Now we want to generate some reconstructions, so first we are going to generate some samples.

# Randomly select some examples.
whichex = np.random.randint(low=0, high=100, size=1) 
samples = list()
indexes = list()
for i in range(10):
    index = np.where(y_digits==i)[0][whichex]
    samples.append(x_digits[index])
    indexes.append(index)
X_samp = np.concatenate(samples)
indexes = np.array(indexes)

And now we will use the weights obtained using PCA and the indexes used to extract the samples to reconstruct the data by using np.dot function to perform matrix multiplication between the weights and the components.

### TODO:
### - Generate the reconstructions array using the weights and the components.
### Recall that PCA is a matrix decomposition, hence the result of the decomposition may be retrive using matrix product.

Finally, we compare each reconstructed sample with the original one. You may use plot_original_digits_and_pca_reconstruction() for plotting the results.

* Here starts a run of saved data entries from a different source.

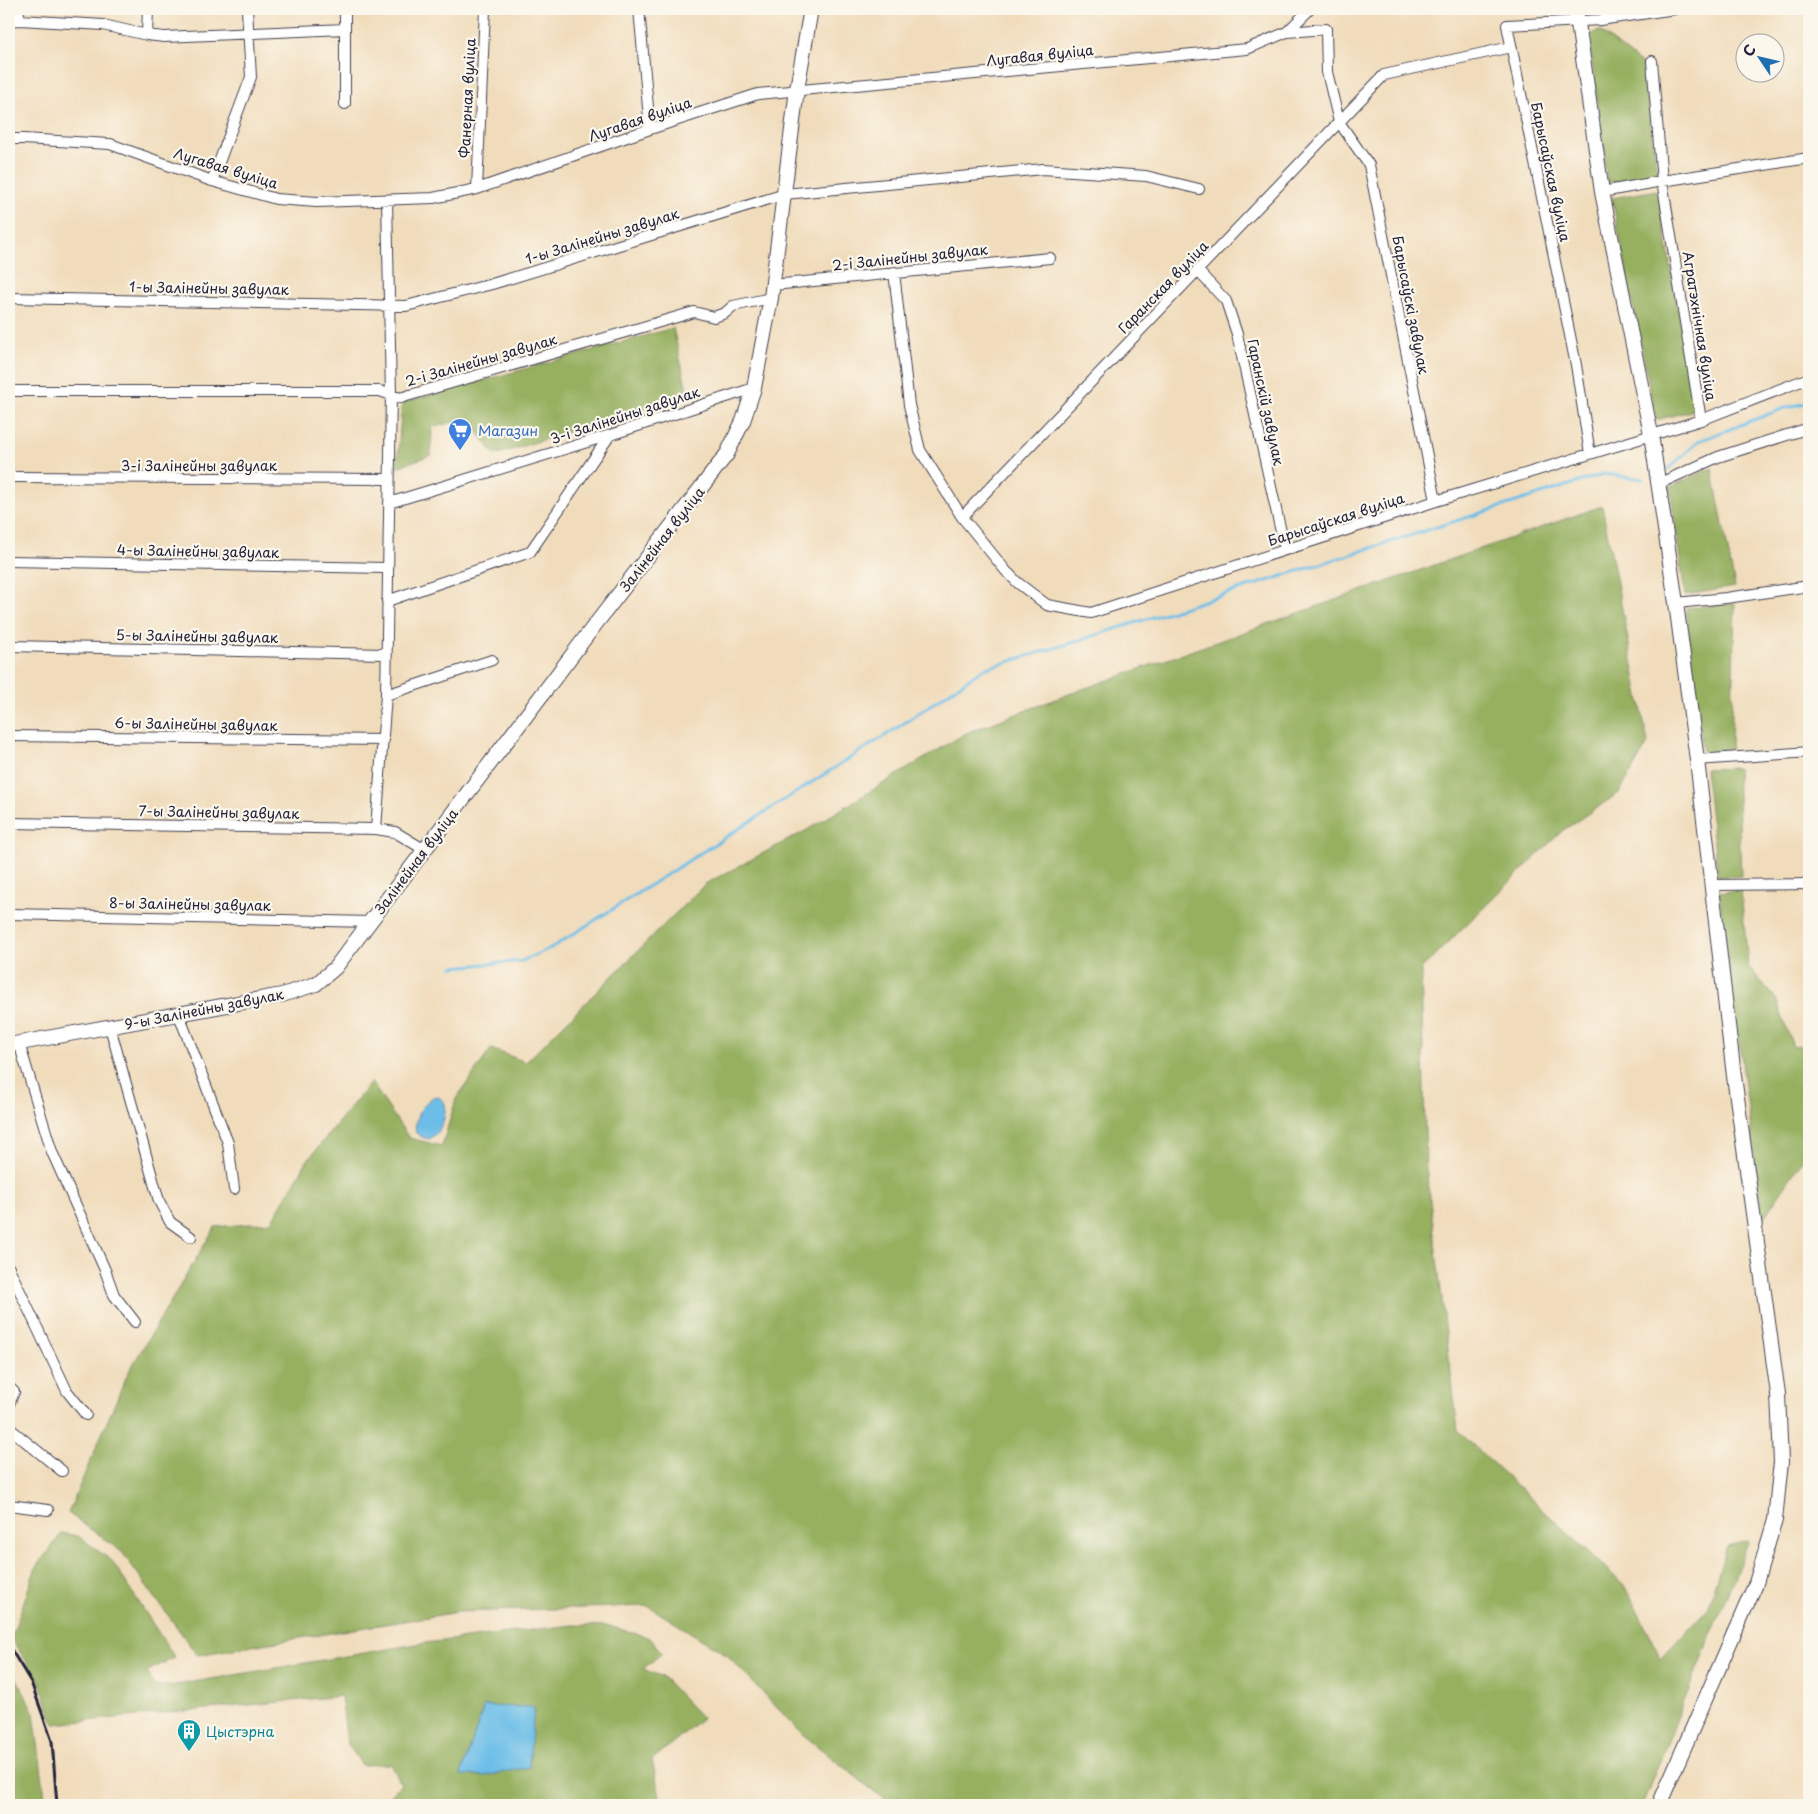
<svg xmlns="http://www.w3.org/2000/svg" width="1818" height="1814" font-family="'Playpen Sans',sans-serif">
	<rect width="100%" height="100%" fill="#fbf7ec"/>
	<filter id="ink" filterUnits="userSpaceOnUse"><feTurbulence type="fractalNoise" baseFrequency=".02" numOctaves="2"/><feDisplacementMap in="SourceGraphic" scale="10" xChannelSelector="R" yChannelSelector="G"/><feConvolveMatrix kernelMatrix="1 2 1 2 8 2 1 2 1" color-interpolation-filters="sRGB"/></filter>
	<filter id="wash" filterUnits="userSpaceOnUse"><feTurbulence type="fractalNoise" baseFrequency=".0096" numOctaves="4" result="noise"/><feDisplacementMap in="SourceGraphic" scale="20" xChannelSelector="R" yChannelSelector="G"/><feGaussianBlur stdDeviation="1.12" result="paint"/><feColorMatrix in="noise" values="0 0 0 0 0 0 0 0 0 0 0 0 0 0 0 0 0 1.4 0 .05"/><feComposite in="paint" operator="in"/></filter>
	<g filter="url(#wash)">
		<rect width="100%" height="100%" fill="#f0dcbb"/>
		<path fill="#96b061" stroke="#5c694e" d="M1600,31L1643,65L1657,173L1607,183L1589,35Z
			M1658,190L1695,410L1656,420L1612,198Z
			M673,328L688,394L495,455L468,419L432,427L431,455L397,467L402,403Z
			M1712,468L1735,587L1685,595L1670,487Z
			M1602,506L1648,743L1619,793L1562,831L1421,969L1426,1168L1458,1431L1626,1587L1661,1658L1707,1609L1727,1546L1749,1541L1642,1805H891L801,1733L727,1655L648,1606L458,1612L197,1655L122,1552L68,1513L128,1373L215,1227L271,1222L307,1161L371,1082L409,1138L442,1146L456,1099L491,1049L526,1062L705,884L807,830L966,733L1080,690Z
			M1735,603L1731,748L1703,754L1686,608Z
			M1737,768L1741,876L1718,877L1705,769Z
			M1741,890L1748,966L1776,999L1793,1047L1809,1045V1161L1803,1159L1763,1219L1719,892Z
			M62,1533L78,1536L112,1561L175,1658L147,1671L154,1686H170L417,1644L573,1625L609,1626L650,1638L662,1653L643,1669L663,1677L702,1718L652,1760L662,1805H383L384,1802L401,1784L391,1764L362,1765L347,1743L341,1696L54,1724L39,1680L11,1639L36,1567Z
			M12,1669L34,1713L46,1805H9V1677Z"/>
		<path fill="#6cbee8" stroke="#477092" d="M435,1096L440,1098L445,1103C446,1118 442,1131 429,1139L422,1137L416,1133C413,1118 422,1104 435,1096Z
			M484,1706L534,1707L529,1767L485,1776L461,1775Z"/>
		<g fill="none" stroke-linecap="round" stroke-linejoin="round">
			<path stroke="#6cbee8" stroke-width="3" d="M1668,469L1699,441L1782,409L1809,402
				M453,967L522,961L553,947L894,730L983,669L1065,645L1604,474L1643,479"/>
		</g>
	</g>
	<g filter="url(#ink)">
		<g fill="none" stroke-linecap="round" stroke-linejoin="round">
			<g stroke="#413e4e" stroke-width="12">
				<path id="street" d="M18,9L20,20
					M639,9L650,129
					M9,21L20,20L103,25L147,35L164,37L345,29
					M1287,32L1310,9
					M147,35L148,9
					M1652,61L1662,181L1701,420
					M345,104V9
					M9,139H23L110,144L212,181L276,199L317,202L433,198L477,189L650,129L758,94L1247,49L1287,32L1326,29L1327,72L1339,122L1369,165L1436,501
					M212,181L251,77L247,9
					M477,189L485,9
					M1602,192L1662,181L1809,158
					M1197,270L1226,301L1237,334L1285,550
					M894,272L909,405L920,450L962,517L1006,571L1018,583L1047,605L1091,613L1436,501L1701,420L1809,378
					M773,285L1050,258
					M9,298L406,306L492,284L785,194L1043,169L1146,176L1199,189
					M9,391H380L400,398L694,312L714,317L725,313L733,306L771,298
					M1590,454L1576,365L1507,25L1600,20L1675,9
					M9,477L389,479
					M1658,484L1718,457L1809,428
					M389,503L610,435L754,388
					M962,517L1384,75L1511,47
					M9,561L387,568
					M387,601L530,552L610,435
					M1676,603L1726,598L1809,586
					M9,646L385,654
					M386,695L492,660
					M9,736L384,740
					M1697,760L1809,752
					M9,823L376,829L395,832L425,850
					M376,829L386,695L391,395L387,200
					M1712,885L1809,884
					M9,914L371,922
					M179,1015L228,1143L234,1189
					M110,1027L159,1201L170,1222L191,1237
					M19,1043L52,1152L105,1270L114,1295L135,1322
					M9,1268L67,1391L86,1415
					M9,1387L14,1392L9,1404
					M9,1428L62,1471
					M9,1505L48,1510"/>
			</g>
			<g stroke="#413e4e" stroke-width="16">
				<path id="secondary" d="M1576,9L1602,192L1651,434L1676,603L1697,760L1734,1076L1778,1394L1781,1462L1775,1520L1756,1583L1659,1805
					M9,1045L282,995L316,984L335,968L591,630L727,454L743,421L754,388L771,298L797,89L811,9"/>
			</g>
			<use href="#street" stroke="#fff" stroke-width="10"/>
			<use href="#secondary" stroke="#fff" stroke-width="14"/>
			<path stroke="#22223b" stroke-width="3" d="M9,1646L31,1682L52,1741L57,1805"/>
		</g>
	</g>
	<defs>
		<g id="supermarket-pin" transform="scale(1.25)"><path d="M0 17L-7.5 6A9.5 9.5 0 1 1 7.5 6Z" fill="#3f7fe0" stroke="#fbf7ec"/><path d="M-6-5.5h2.5l.6 2H6L4.5 2H-2.5L-4.4-4H-6ZM-1.5 3.2a1.3 1.3 0 1 0 .1 0ZM3 3.2a1.3 1.3 0 1 0 .1 0Z" fill="#fff"/></g>
		<g id="building-pin" transform="scale(1.25)"><path d="M0 17L-7.5 6A9.5 9.5 0 1 1 7.5 6Z" fill="#0f9aa8" stroke="#fbf7ec"/><path d="M-4-6H4V6H1V3H-1V6H-4ZM-2.5-4.3h1.7v1.8h-1.7ZM.8-4.3h1.7v1.8H.8ZM-2.5-1h1.7V.8h-1.7ZM.8-1h1.7V.8H.8Z" fill="#fff"/></g>
	</defs>
	<g fill-rule="evenodd">
		<use href="#supermarket-pin" x="460" y="430"/>
		<use href="#building-pin" x="189" y="1731"/>
	</g>
	<g text-anchor="middle" dominant-baseline="central" stroke-width="4.5" stroke-linejoin="round" paint-order="stroke">
		<g font-size="14" fill="#22223b" stroke="#fbf7ec">
			<text transform="translate(1040 55) rotate(-6)">Лугавая вуліца</text>
			<text transform="translate(467 98) rotate(-87)">Фанерная вуліца</text>
			<text transform="translate(640 119) rotate(-19)">Лугавая вуліца</text>
			<text transform="translate(226 168) rotate(17)">Лугавая вуліца</text>
			<text transform="translate(1551 172) rotate(78)">Барысаўская вуліца</text>
			<text transform="translate(602 236) rotate(-17)">1-ы Залінейны завулак</text>
			<text transform="translate(910 257) rotate(-6)">2-і Залінейны завулак</text>
			<text transform="translate(1163 287) rotate(-46)">Гаранская вуліца</text>
			<text transform="translate(209 288) rotate(1)">1-ы Залінейны завулак</text>
			<text transform="translate(1411 305) rotate(79)">Барысаўскі завулак</text>
			<text transform="translate(1700 326) rotate(81)">Агратэхнічная вуліца</text>
			<text transform="translate(481 360) rotate(-16)">2-і Залінейны завулак</text>
			<text transform="translate(1266 402) rotate(78)">Гаранскій завулак</text>
			<text transform="translate(625 415) rotate(-18)">3-і Залінейны завулак</text>
			<text x="199" y="465">3-і Залінейны завулак</text>
			<text transform="translate(1336 519) rotate(-18)">Барысаўская вуліца</text>
			<text transform="translate(662 539) rotate(-52)">Залінейная вуліца</text>
			<text transform="translate(198 551) rotate(1)">4-ы Залінейны завулак</text>
			<text transform="translate(197 636) rotate(1)">5-ы Залінейны завулак</text>
			<text transform="translate(196 724) rotate(1)">6-ы Залінейны завулак</text>
			<text transform="translate(219 812) rotate(1)">7-ы Залінейны завулак</text>
			<text transform="translate(416 861) rotate(-53)">Залінейная вуліца</text>
			<text transform="translate(190 904) rotate(1)">8-ы Залінейны завулак</text>
			<text transform="translate(204 1009) rotate(-11)">9-ы Залінейны завулак</text>
		</g>
		<g font-size="14" fill="#366cbe" stroke="#fbf7ec" text-anchor="start">
			<text x="478" y="430">Магазин</text>
		</g>
		<g font-size="14" fill="#0d838f" stroke="#fbf7ec" text-anchor="start">
			<text x="206" y="1731">Цыстэрна</text>
		</g>
	</g>
	<rect width="1818" height="1814" fill="none" stroke="#fbf7ec" stroke-width="30"/>
	<g transform="translate(1760 58) rotate(305)"><circle r="24" fill="#fbf7ec" stroke="#a4a2a5"/>
	<path d="M0-4L9 19L0 12L-9 19Z" fill="#1f6fb2"/>
	<text y="-8" font-size="14" font-weight="bold" text-anchor="middle" fill="#22223b">С</text>
	</g>
</svg>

def plot_original_digits_and_pca_reconstruction(X_samp, reconstructions):
    """
    Plot the original digits and their PCA reconstructions.
    Parameters:
    - X_samp (numpy.ndarray): Array of original digits.
    - reconstructions (numpy.ndarray): Array of reconstructed digits.
    """
    plt.figure(figsize=(20,5))
    for plot_index,(digit,reconstruction) in enumerate(zip(X_samp,reconstructions)):
        plt.subplot(2,10,plot_index*2+1)

        plt.imshow(digit.reshape((8,8)),cmap=plt.cm.gray,vmin=x_digits.min(),vmax=x_digits.max())
        plt.xticks([])
        plt.yticks([])
        plt.title('$x$')

        plt.subplot(2,10,plot_index*2+2)
        plt.imshow(reconstruction.reshape((8,8)),cmap=plt.cm.gray,vmin=reconstructions.min(),vmax=reconstructions.max())
        plt.xticks([])
        plt.yticks([])
        error = np.sum((reconstruction-digit)**2)
        plt.title('${\~x}$, error %.2E' % error)

    plt.show()

T-SNE⚓

To give an example of the importance of manifold learning, we train a TSNE model and plot the 2D visualization. We will not get into more details here, but note that TSNE is a very common tool to study data in an unsupervised manner.

from sklearn.manifold import TSNE

unsup = TSNE(random_state=0)
examples = unsup.fit_transform(x_digits)
plt.scatter(examples[:,0], examples[:,1], c=y_digits)
plt.colorbar()

Application⚓

There are three things to do :

Choose a couple of unsupervised learning algorithms from the following list:
Use synthetic data generation, or a simple "toy" dataset, to explain how the algorithms work, and the influence of their hyperparameters.
Apply these algorithms to your chosen application, by referring to the application pages (section "Ressources for Session 3")

Note

When evaluating a clustering technique, you can use the ground truth labels to evaluate the quality of your clustering. Remember that you can have a different number of clusters than the "true" number of classes.

In Session 4, you will have to present these three things in a 15 minutes presentation.